If this is not what is entirely happening, it could be associated with Hyperinsulinism.  There are certain “fasts” and sugar lab work and medication testing that can be done to help diagnosis and treat this condition if need be.
EAR TUBES and RESPIRATORY
Completely separate issue- or is it... Ian’s surgery for his ear tubes is on April 26th.  Right now, Ian has had chronic fluid build-up behind his ear drums for over 6-9 months now.
  1. Since he is suffering from this and it could lead to “glue-ear,” along with the fact that
  2. He cannot tolerate antibiotics to treat ear infections (due to his Gi sensitivities) and also
  3. His recent history of recurrent ear infections, we will be doing the tubes.
It will still be done as outpatient, but because Ian is “eventful” on paper, the anesthesiologist wants to do it at the hospital and not an outpatient center.  This put the surgery farther out, but provides much more safety for Ian.
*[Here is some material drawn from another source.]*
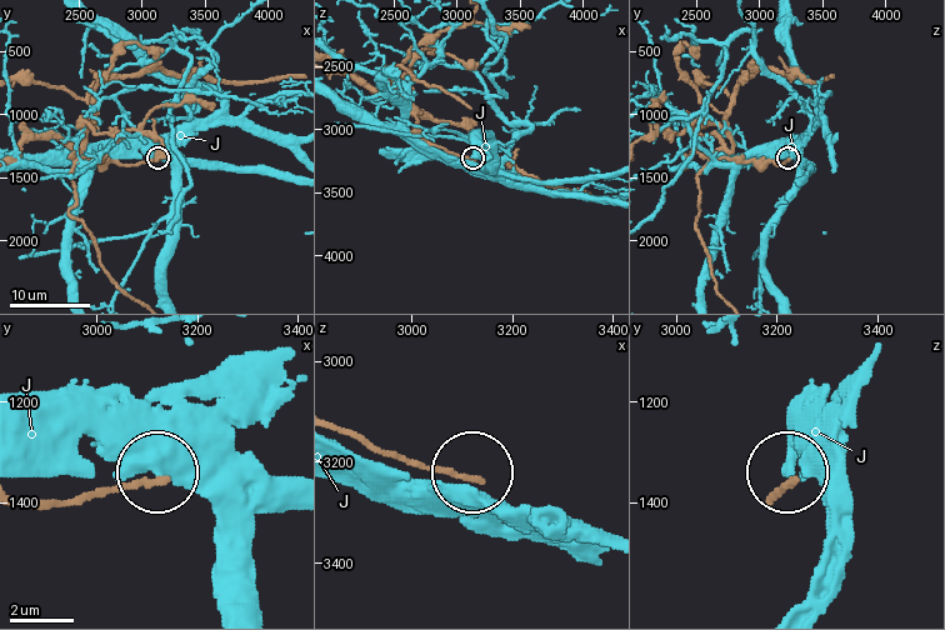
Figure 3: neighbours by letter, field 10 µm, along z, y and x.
{"act": "skip", "each": {"J": "other"}, "found": "no lettered piece goes on from it"}

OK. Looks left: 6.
{"act": "show", "view": "pieces", "um": 10, "at": [3580, 940, 2200], "why": "long arm stops here"}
I know sometimes, tubes need replacing.  Over time, your body “grows” and the ear drums shed just as skin does.... with this the tubes are shed.  Since this is in an “older child” the need for the tubes no longer exists because the anatomy has changed to allow fluid to not cause issues.  In some children, and adults, however, this is not the case and tubes must continually be replaced.  I hate to sound pessimistic, but knowing my child....... I’m counting on this being him!  Hoping not, but we will see.
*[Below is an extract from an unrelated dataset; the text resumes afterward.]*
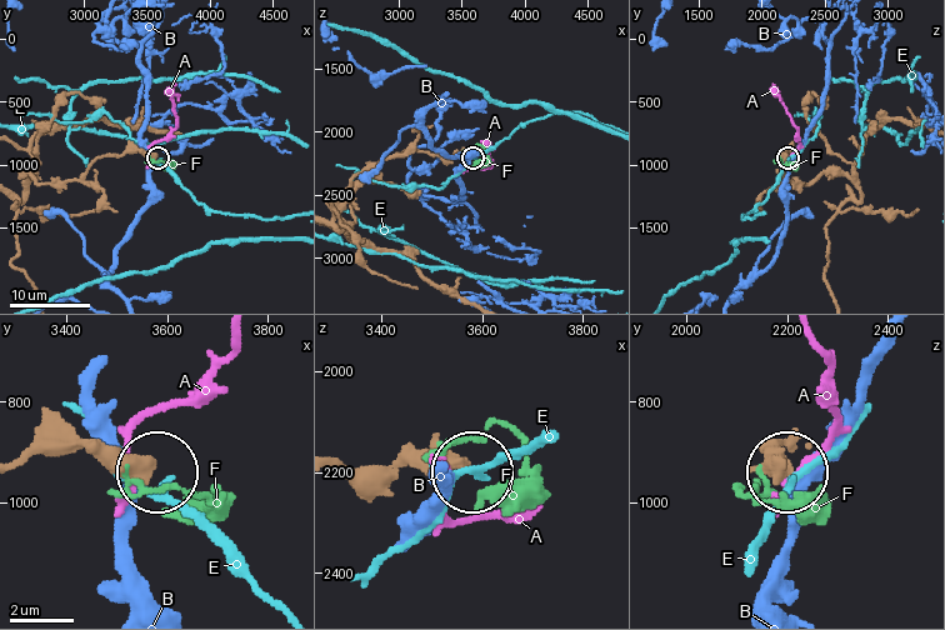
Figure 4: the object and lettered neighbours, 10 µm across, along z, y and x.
{"act": "skip", "each": {"A": "other", "B": "other", "E": "other", "F": "other"}, "runs_along": {"pic": 4, "px": [[20, 464], [44, 450], [76, 450], [154, 464]]}, "found": "no lettered piece goes on from it"}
This could be contributing to his sinus and respiratory complications that occur on-and-off as well.  Ian has had sinus issues ever since the sinusitis event back in December that was controlled......... and then the Nasonex led to the Nosebleed event..... which I would not like to re-live at this moment!!  Right now, the chronic sinusitis condition is managed by Xlear nasal spray and was mostly eliminate by the Omnicef antibiotic he took previously.
So, as it looks right now, Ian’s April calendar is as follows:
***Today, 4th: CHOP genetics and Metabolism testing
***April 6th: Loudoun County VA infants and toddlers assessment done annually for OT, PT, and Speech services, etc.
***April 18th: CHOP GI and Surgical feeding appointments
***April 26th: Ear Tube surgery here in VA
***Somewhere in there we followup with the Pulmonolgist again for the sinusitis and GERD management
***And also, we are trying to get in with CHOP Endocrinology ASAP
***And to top it off, after visiting with GI and Surgery for feeding management, we most likely will need admittance for lower GI studies and potentially another surgery for Nissen hernia Repair.
Stay tuned as I will keep everyone posted as the information comes to us.
On a non-medical note....... we have finally moved and have downsized by more than half.  It has been a challenge so far, but we are enjoying the lower maintenance and the opportunities it presents to us and Ian.  He is enjoying the stairs, as usual, and somehow, miraculously remains outwardly as a happy toddler going about his days as if unfazed by anything.  He has the sweetest little “ha-ha-ha” laugh and it makes us smile every time.  He has also cut another tooth, letter “S,” the lower right molar.
It was a fussy one to come in and troubled in for days.  Thankfully, it is erupted through the gums and can come in........ until another one comes along and does the same thing! ;)
Thank you again for all of your thoughts, prayers, love, and support during our journey!  It means so much to our family to have the love of so many, near and far in physicality, but never far from our hearts!